Teresa Steele was booked in for an abdominal op at The Princess Grace in London last October.
Ms Steele had requested access to single-sex facilities during her admission and said she would not discuss pronouns.
However, a transgender nurse entered her private examination room, a move Ms Steele now feels was intentional due to her gender-critical beliefs.
In the ensuing row, Ms Steele’s surgery was cancelled and she went on to develop an abscess, a painful pooling of pus, which meant subsequent care had to be postponed.
The Princess Grace Hospital, where Teresa Steele’s surgery was cancelled after she requested she only be treated by female medics
She told The Telegraph the delay to the op, which was only completed in February, could have killed her, adding: ‘There was a sudden and observable deterioration in my health.
‘They endangered my life by cancelling that operation.
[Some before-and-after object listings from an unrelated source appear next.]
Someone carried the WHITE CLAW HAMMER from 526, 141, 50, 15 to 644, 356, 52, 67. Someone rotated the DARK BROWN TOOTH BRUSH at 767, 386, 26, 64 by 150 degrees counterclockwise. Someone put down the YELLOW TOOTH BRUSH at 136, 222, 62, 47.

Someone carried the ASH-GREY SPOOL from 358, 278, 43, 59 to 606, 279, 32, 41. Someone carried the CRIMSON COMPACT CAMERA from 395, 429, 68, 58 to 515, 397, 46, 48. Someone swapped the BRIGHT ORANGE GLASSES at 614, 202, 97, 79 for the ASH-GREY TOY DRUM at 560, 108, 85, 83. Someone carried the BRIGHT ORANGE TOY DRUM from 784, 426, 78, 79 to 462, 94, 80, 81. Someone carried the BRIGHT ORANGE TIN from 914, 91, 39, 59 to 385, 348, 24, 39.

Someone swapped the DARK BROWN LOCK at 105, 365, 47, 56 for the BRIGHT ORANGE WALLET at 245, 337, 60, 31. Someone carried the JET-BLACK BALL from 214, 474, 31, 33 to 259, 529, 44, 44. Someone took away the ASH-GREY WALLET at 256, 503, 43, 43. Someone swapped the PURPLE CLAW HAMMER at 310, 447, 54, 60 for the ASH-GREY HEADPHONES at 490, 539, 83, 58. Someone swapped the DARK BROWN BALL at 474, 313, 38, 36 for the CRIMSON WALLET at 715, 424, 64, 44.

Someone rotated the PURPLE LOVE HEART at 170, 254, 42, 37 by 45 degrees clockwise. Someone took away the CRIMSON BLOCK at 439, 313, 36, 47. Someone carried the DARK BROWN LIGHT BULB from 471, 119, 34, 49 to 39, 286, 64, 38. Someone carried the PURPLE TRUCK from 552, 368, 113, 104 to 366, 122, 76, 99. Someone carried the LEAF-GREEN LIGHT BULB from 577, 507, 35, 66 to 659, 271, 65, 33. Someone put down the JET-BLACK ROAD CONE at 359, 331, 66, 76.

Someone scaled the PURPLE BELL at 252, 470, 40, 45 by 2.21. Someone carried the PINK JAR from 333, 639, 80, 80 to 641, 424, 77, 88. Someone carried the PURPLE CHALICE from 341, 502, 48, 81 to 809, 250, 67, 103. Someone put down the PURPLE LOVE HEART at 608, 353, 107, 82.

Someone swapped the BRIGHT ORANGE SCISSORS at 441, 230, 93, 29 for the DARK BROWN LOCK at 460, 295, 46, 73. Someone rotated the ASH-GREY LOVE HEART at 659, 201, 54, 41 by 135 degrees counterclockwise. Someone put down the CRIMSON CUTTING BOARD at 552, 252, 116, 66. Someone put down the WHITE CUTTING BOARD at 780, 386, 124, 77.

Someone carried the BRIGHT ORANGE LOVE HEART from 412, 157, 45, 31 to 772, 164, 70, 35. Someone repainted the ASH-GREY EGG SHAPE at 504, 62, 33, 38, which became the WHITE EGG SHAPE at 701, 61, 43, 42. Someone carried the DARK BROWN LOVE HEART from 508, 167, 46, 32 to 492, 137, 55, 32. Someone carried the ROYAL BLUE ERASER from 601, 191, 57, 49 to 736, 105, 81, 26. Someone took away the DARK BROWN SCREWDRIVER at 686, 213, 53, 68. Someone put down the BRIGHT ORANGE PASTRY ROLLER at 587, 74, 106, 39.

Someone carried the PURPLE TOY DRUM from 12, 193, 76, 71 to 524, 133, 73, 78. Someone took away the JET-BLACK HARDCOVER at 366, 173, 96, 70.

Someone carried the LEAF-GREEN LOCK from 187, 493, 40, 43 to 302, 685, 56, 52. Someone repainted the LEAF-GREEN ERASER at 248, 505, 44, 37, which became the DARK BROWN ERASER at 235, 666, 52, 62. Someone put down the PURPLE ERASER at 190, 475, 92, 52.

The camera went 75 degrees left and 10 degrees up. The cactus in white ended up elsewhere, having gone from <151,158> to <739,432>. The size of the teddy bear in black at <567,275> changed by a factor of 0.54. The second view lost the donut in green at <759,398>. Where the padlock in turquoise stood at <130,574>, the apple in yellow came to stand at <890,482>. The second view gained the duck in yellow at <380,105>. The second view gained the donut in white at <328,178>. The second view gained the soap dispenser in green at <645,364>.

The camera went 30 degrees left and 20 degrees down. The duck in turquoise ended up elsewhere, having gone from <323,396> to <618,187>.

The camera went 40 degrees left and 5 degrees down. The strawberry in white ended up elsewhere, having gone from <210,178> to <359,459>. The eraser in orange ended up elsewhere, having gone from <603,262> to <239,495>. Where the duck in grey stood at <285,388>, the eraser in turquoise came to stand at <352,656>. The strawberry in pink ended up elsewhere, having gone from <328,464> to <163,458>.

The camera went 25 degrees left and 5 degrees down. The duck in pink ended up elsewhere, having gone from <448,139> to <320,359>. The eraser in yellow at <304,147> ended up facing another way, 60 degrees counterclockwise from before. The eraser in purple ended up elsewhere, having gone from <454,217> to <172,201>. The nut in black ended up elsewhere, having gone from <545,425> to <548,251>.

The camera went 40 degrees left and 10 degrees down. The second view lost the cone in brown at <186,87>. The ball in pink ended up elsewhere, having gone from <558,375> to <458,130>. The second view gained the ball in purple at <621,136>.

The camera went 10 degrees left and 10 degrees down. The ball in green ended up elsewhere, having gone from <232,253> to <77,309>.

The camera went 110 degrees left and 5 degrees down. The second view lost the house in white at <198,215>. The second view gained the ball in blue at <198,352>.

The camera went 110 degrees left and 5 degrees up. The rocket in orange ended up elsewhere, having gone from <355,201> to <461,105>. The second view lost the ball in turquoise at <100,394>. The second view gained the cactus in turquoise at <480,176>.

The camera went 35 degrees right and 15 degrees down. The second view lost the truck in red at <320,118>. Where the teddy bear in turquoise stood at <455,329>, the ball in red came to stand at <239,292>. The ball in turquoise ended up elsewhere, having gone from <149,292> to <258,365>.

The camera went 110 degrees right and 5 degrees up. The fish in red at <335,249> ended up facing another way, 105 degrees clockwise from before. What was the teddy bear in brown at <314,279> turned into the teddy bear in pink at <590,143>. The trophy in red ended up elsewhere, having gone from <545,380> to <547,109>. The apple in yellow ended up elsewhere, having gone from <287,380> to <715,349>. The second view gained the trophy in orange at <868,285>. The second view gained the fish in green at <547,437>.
I could have died of sepsis.’
Ms Steele’s original operation was cancelled following the row over the trans nurse entering her room.
She complained to the hospital’s management shortly after the incident and asked for same-sex care from that point onward.
Ms Steele also requested that any male, or trans woman, would only enter her room via prior agreement.
As a result, she claims the hospital, managed by private healthcare provider HCA, cancelled her operation.
In an email informing Ms Steele of this, hospital management wrote they did not share her beliefs and could not adhere to her request.
This sparked outrage from women’s rights activists and the hospital eventually offered to carry out Ms Steele’s original operation.
However, in the weeks from her original scheduled operation date, Ms Steele developed the abscess meaning it could not go ahead.
She claims she has suffered long term health problems from the delay but has added she will not pursue legal action if HCA agrees to change its policy and guarantee same-sex care.
Ms Steele claims the issue isn’t just about her, with other women telling her about similar experiences in private healthcare.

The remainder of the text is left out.